PANTAUNEWS, DUMAI – Upaya menciptakan budaya tertib berlalu lintas terus digencarkan Satuan Lalu Lintas (Satlantas) Polres Dumai. Menjelang pelaksanaan Operasi Keselamatan Lancang Kuning 2026, petugas turun langsung menyapa masyarakat melalui kegiatan sosialisasi yang digelar di kawasan Dumai Islamic Center (DIC), Selasa (3/2/2026).
Kegiatan ini bukan sekadar formalitas, melainkan pendekatan humanis yang menyasar langsung warga yang tengah beraktivitas dan bersantai di area publik. Petugas berdialog, memberikan imbauan, serta mengedukasi pengunjung satu per satu tentang pentingnya keselamatan berkendara.
Operasi Keselamatan Lancang Kuning 2026 sendiri akan berlangsung selama dua pekan, mulai 2 hingga 15 Februari 2026. Operasi ini menjadi langkah awal untuk membangun kesadaran masyarakat sebelum memasuki agenda pengamanan yang lebih besar, yakni Operasi Ketupat Lancang Kuning 2026.
Fokus utama kegiatan ini adalah mewujudkan Kamseltibcarlantas — keamanan, keselamatan, ketertiban, dan kelancaran lalu lintas — agar tercipta situasi jalan raya yang aman, nyaman, dan selamat bagi seluruh pengguna jalan.

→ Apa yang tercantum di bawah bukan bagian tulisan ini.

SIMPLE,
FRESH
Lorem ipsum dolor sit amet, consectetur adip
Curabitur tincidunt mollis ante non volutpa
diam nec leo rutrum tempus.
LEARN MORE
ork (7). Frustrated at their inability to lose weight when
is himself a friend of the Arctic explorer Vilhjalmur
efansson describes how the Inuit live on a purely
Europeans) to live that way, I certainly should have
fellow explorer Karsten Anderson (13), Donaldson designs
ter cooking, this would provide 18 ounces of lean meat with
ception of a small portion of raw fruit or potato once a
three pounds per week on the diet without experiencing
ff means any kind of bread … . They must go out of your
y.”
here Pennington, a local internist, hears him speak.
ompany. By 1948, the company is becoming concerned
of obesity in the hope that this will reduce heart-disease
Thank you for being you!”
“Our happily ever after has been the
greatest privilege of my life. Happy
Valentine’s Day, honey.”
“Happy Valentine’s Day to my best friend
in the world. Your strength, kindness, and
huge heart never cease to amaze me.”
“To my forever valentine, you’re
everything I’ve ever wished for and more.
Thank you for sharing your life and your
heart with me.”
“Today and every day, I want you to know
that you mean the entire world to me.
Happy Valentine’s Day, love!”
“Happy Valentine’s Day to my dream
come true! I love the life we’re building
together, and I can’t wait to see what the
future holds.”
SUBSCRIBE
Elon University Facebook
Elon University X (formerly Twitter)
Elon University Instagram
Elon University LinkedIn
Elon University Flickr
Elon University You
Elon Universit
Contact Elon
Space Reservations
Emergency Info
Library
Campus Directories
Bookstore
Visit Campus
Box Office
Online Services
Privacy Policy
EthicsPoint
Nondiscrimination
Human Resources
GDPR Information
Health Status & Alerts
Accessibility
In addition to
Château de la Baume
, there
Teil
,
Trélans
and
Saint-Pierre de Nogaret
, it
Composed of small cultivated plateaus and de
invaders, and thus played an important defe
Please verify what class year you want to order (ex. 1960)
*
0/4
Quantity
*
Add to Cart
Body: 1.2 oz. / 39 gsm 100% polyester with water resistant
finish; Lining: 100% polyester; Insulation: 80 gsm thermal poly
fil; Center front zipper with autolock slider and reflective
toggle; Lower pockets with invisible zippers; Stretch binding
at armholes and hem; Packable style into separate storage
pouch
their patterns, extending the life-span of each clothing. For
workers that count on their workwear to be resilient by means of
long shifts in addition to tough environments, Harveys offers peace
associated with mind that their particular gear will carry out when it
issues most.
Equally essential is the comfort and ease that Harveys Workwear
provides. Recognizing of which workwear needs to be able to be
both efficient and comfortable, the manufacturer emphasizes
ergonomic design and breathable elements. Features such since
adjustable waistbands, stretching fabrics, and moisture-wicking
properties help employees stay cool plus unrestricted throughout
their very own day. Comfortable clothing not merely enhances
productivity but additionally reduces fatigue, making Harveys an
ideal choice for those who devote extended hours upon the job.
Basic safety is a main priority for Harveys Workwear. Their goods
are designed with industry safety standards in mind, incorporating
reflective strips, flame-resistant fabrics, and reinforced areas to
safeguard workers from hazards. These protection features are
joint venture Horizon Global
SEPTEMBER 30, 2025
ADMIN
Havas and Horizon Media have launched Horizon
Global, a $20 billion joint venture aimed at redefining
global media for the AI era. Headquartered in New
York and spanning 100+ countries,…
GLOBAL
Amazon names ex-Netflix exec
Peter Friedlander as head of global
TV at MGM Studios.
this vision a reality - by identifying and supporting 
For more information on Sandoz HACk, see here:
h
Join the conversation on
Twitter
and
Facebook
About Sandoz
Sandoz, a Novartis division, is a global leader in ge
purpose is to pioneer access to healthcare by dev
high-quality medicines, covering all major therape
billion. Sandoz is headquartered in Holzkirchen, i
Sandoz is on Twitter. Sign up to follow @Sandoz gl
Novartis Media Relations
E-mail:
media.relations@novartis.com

Dalam sosialisasi tersebut, Satlantas Polres Dumai menekankan tujuh pelanggaran prioritas yang masih kerap ditemukan di lapangan, yaitu:
• Penggunaan knalpot tidak sesuai standar
• Tanda Nomor Kendaraan Bermotor (TNKB) tidak sesuai aturan
• Mobil barang yang digunakan mengangkut penumpang
• Pengendara tidak menggunakan helm serta berboncengan lebih dari satu orang
• Parkir di bahu jalan
• Berkendara melawan arus
• Kendaraan penumpang yang tidak laik jalan
Petugas menegaskan bahwa pelanggaran tersebut bukan hanya melanggar aturan, tetapi juga menjadi faktor dominan penyebab kecelakaan lalu lintas.
Dengan pendekatan persuasif ini, kepolisian berharap kesadaran masyarakat tumbuh bukan karena takut ditindak, melainkan karena memahami bahwa keselamatan di jalan adalah kebutuhan bersama.
Langkah preventif ini menjadi sinyal bahwa keselamatan berlalu lintas adalah tanggung jawab kolektif, di mana peran masyarakat sama pentingnya dengan penegakan hukum oleh aparat. Menjelang periode mobilitas tinggi, disiplin di jalan menjadi kunci menekan angka kecelakaan sekaligus menjaga ketertiban kota.